Andado pelo interior da Bahia, numa cidadezinha cheia de ruas
largas e pedras seculares, chamada de
Filadélfia, conheci um senhor de nome Crispim. Costumava sentar dentro de
casa mas em frente para rua em que
prestava atenção os andarilhos. Enquanto eu esperava sua esposa, conversávamos, e ele me relatou num tempo em que era saudável e trabalhava na roça. Essa
conversa mais parecia um desabafo, pois transcorria lágrimas pela sua face, Com uma xícara de café entre os dedos, pairava nos labirintos
mentais cheio de conflitos e confusões
desse caminho estreito em que já não há mais esperança.
A sua ‘’ menina ‘’, era o gesto carinhoso quando se referia a
sua enxada. Seus olhos brilhavam maravilhado pelas lembranças. Sua voz afinada com a dor, em que já não
acreditava na condição primordial de ser feliz.
Crispim tem uns setenta e poucos anos. É abatido, encurvado,
sem alegrias, parece um espectro de si mesmo. Reativo em seu mundo sórdido, de sentimento sombroso e um céu
escuro. Pois sua realidade lhe sustenta um fardo.
Não costuma sair de casa.
Sua doença lhe deixa de mãos atadas. Depende da sua esposa pra tudo.

- - - - -

**PROBLEMA**:
Segundo o texto sobre o senhor Crispim, por que a conversa com ele mais parecia um desabafo? Responda em uma a três frases.

**Trechos do conjunto de dados**:
- - - - -

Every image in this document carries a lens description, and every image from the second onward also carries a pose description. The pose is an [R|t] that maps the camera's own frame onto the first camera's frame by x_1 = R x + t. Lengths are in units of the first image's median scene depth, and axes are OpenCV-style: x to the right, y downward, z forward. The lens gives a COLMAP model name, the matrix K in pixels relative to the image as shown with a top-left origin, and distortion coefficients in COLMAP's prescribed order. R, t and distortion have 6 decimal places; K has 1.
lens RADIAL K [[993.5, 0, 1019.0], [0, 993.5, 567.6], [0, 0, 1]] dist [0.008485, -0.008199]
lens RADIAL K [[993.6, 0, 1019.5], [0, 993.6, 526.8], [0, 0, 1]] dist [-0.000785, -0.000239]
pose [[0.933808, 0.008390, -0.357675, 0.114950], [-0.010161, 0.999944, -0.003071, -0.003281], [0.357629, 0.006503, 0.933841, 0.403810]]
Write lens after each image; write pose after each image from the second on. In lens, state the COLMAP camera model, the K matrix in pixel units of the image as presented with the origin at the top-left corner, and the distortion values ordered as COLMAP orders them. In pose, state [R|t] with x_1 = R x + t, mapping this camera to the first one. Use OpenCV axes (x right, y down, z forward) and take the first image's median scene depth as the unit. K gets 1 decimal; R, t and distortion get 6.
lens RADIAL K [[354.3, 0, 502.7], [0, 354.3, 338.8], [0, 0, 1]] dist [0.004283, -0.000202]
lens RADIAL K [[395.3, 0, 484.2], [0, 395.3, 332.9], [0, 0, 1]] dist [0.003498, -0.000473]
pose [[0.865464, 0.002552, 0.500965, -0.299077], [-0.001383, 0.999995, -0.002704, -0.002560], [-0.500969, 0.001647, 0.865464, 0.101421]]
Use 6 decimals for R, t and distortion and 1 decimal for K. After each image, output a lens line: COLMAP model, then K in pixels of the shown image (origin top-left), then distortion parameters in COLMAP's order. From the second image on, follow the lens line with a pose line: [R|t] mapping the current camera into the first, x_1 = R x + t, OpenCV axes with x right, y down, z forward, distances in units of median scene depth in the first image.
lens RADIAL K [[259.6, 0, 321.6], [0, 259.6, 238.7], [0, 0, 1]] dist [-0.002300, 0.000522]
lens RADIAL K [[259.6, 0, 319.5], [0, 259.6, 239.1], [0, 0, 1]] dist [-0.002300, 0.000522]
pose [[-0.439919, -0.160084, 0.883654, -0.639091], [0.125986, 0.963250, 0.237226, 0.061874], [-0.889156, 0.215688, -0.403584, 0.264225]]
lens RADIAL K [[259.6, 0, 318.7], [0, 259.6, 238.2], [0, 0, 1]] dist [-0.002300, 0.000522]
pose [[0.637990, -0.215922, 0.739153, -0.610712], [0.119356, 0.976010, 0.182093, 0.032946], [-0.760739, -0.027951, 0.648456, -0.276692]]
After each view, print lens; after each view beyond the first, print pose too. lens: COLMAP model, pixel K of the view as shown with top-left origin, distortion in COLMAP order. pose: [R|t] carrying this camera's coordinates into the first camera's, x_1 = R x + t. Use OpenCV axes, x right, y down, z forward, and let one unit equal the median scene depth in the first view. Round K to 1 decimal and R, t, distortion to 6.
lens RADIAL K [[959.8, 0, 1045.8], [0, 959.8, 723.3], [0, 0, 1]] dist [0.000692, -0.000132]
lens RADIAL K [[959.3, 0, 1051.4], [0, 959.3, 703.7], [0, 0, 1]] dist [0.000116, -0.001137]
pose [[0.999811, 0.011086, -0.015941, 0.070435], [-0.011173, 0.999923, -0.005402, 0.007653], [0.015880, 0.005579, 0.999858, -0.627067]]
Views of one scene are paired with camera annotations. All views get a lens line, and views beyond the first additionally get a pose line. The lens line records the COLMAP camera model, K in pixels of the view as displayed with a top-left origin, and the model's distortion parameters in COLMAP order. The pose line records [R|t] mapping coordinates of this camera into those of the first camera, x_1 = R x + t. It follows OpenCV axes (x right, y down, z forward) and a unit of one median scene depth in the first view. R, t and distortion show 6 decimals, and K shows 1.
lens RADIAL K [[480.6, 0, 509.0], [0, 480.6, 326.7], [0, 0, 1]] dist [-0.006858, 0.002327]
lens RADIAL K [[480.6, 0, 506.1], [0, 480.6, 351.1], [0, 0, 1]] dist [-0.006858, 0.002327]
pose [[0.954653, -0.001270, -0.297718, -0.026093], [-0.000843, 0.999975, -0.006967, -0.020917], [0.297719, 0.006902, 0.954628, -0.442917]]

- - - - -

**RESPOSTA**:
A conversa mais parecia um desabafo porque corriam lágrimas pelo rosto de Crispim enquanto ele falava.